Saat itu proyek digagas melalui kerja sama Pemerintah Kota Samarinda dengan PT RAE Energi Investama dan PT Samudera Pelabuhan Indonesia.
Marnabas mengakui terdapat persoalan teknis pada lokasi sebelumnya sehingga Pemkot kembali mencari sejumlah alternatif titik baru.
“Beda. Tempatnya lain (dengan yang groundbreaking). Karena yang kemarin ada masalah sedikit di lokasi,” ujarnya.
Oleh sebab itu, Marnabas menegaskan Pemkot Samarinda tidak ingin pembangunan Terminal Multipurpose hanya bergantung pada satu lokasi semata.
"Artinya, makanya saya bilang cari tempat, begitu ada sedikit masalah, ya kita harus pindah ke satunya. Tidak boleh, perencanaan itu hanya satu titik," sambungnya.

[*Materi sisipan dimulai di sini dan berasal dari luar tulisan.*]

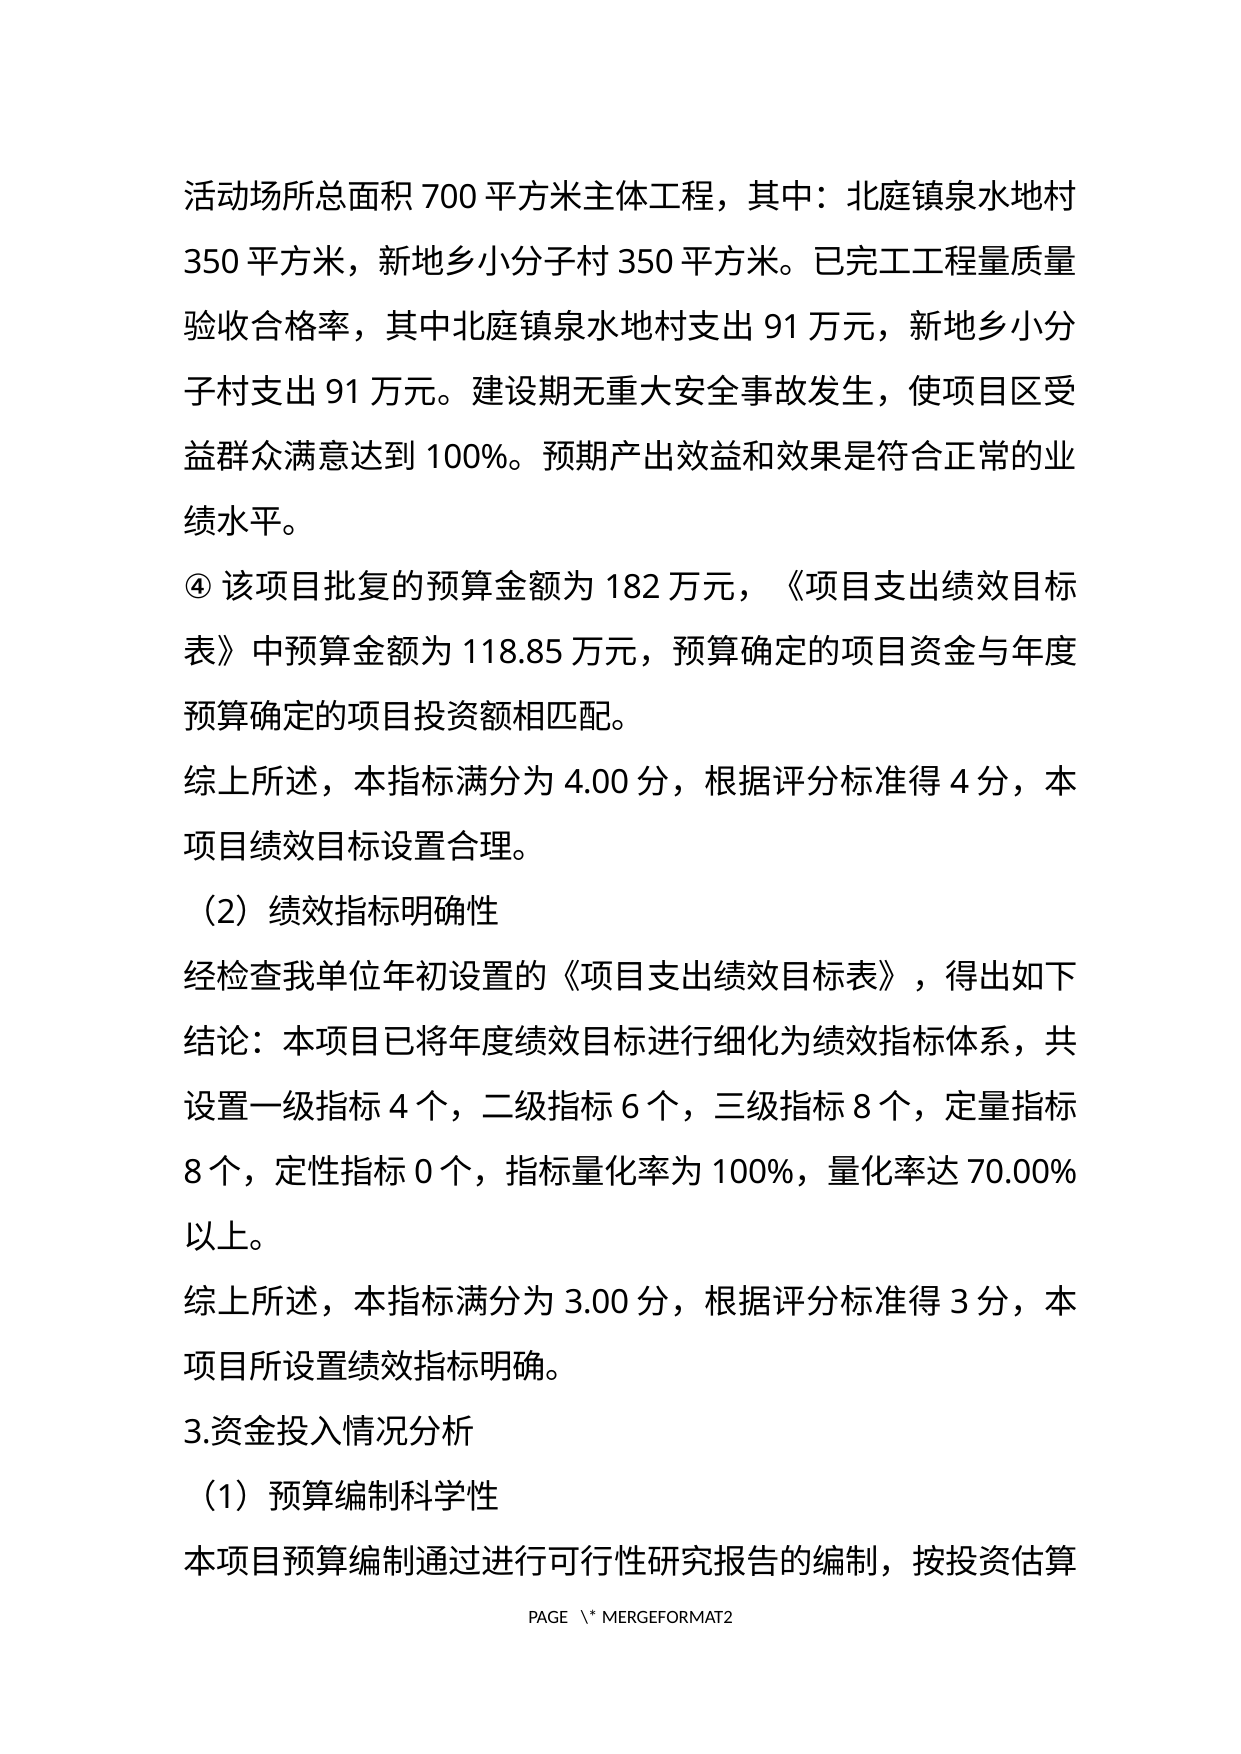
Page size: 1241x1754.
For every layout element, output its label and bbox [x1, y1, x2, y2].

text [183, 162, 1078, 1592]
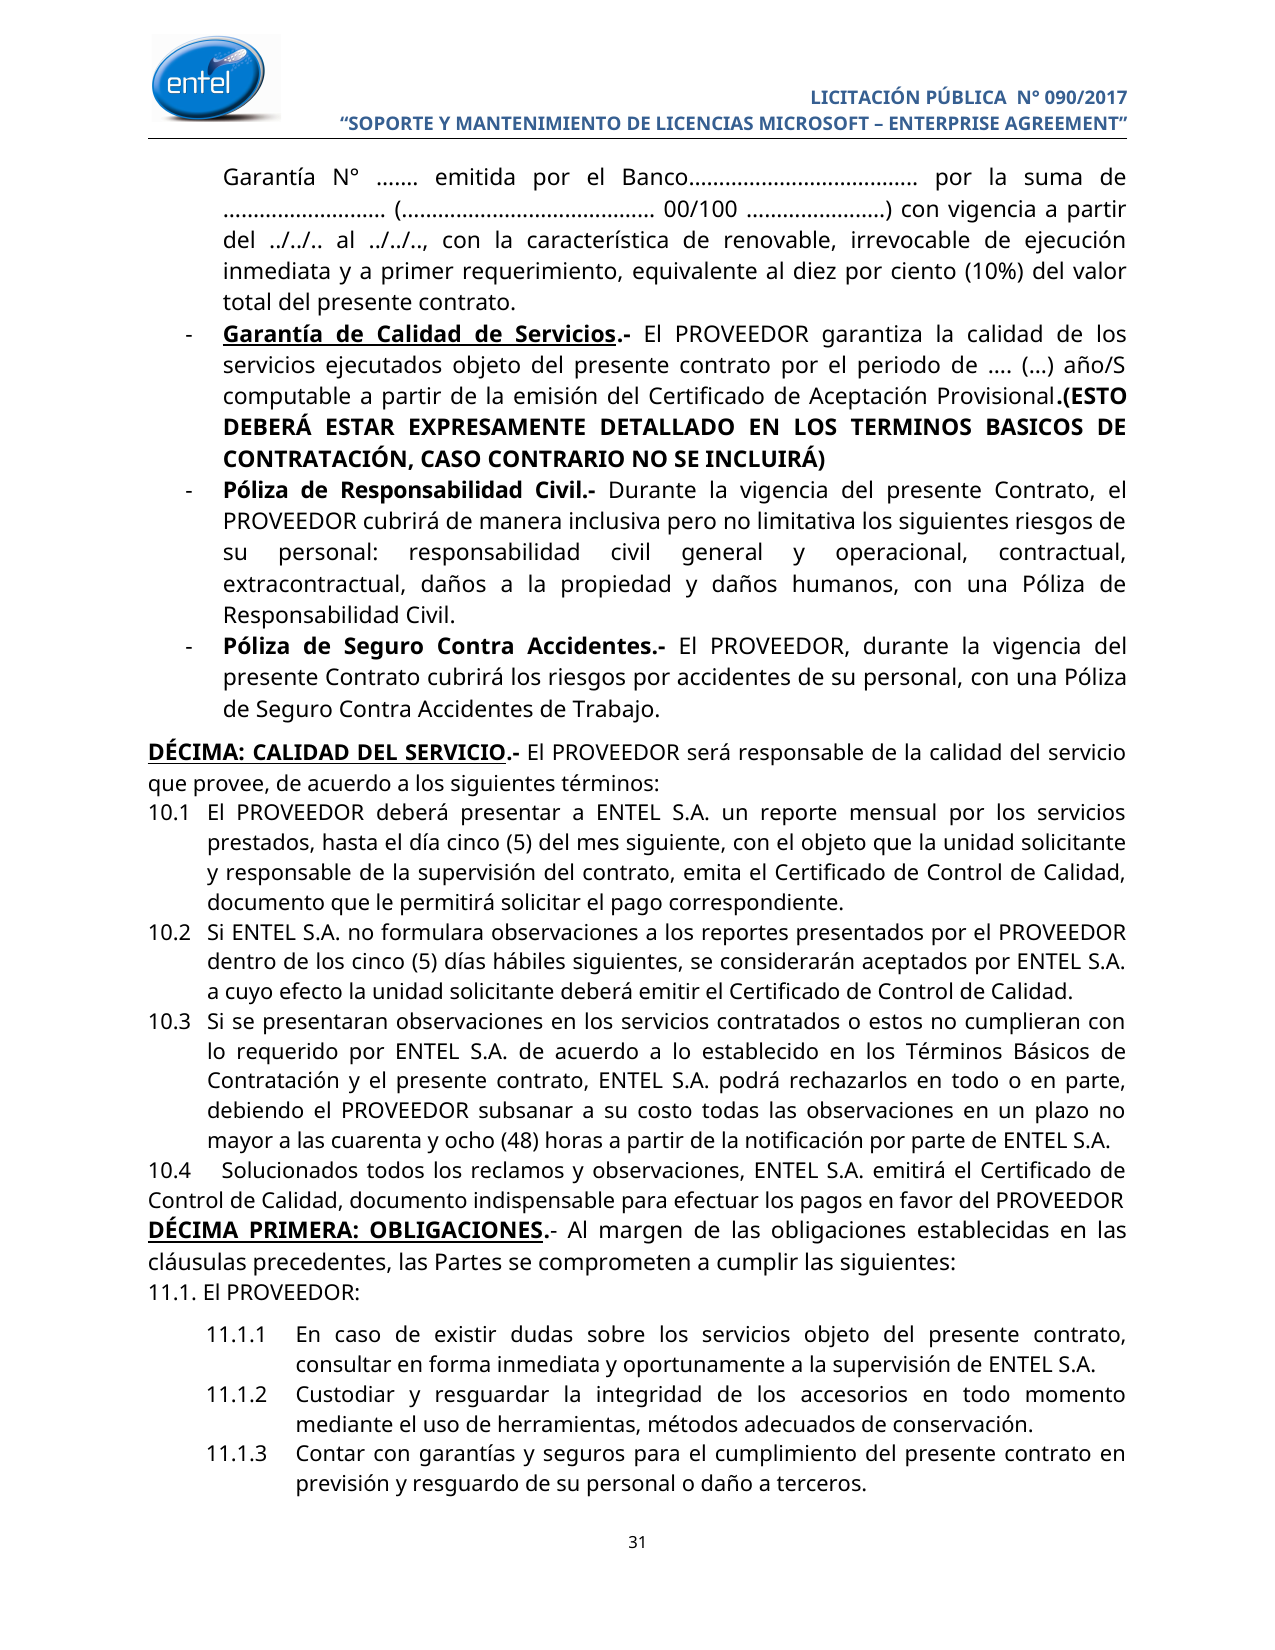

Meski demikian, ia memastikan lokasi proyek lama belum sepenuhnya dibatalkan.
“Ini kan masih dalam proses penyelesaian. Selesai itu bisa nyambung ke sana,” katanya.
Eks Kawasan Pelabuhan Yos Sudarso Akan Jadi Sambungan Teras Samarinda
Jika terminal multipurpose sudah dibangun dan seluruh aktivitas pelabuhan dipusatkan di sana, kawasan bekas pelabuhan di tepian Sungai Mahakam itu akan menjadi lanjutan pengembangan Teras Samarinda.
Marnabas mengatakan, kawasan pelabuhan di Jalan Yos Sudarso nantinya akan ditata ulang menjadi ruang publik.
“Yang di Yos Sudarso itu dipindah. Teras nanti lanjut sampai ke ujung,” ujarnya.
Rencananya, pengembangan Teras Samarinda akan dilanjutkan hingga kawasan ujung pelabuhan yang saat ini masih menjadi lokasi kantor KSOP.
“Semuanya nanti pelan-pelan dipindah supaya bisa jadi sambungan teras,” katanya.
Senada, Hotmarulitua Manalu, menyebut setelah relokasi dilakukan ke Palaran, kawasan tersebut akan dikembangkan sebagai bagian lanjutan pembangunan Teras Samarinda di tepian Sungai Mahakam.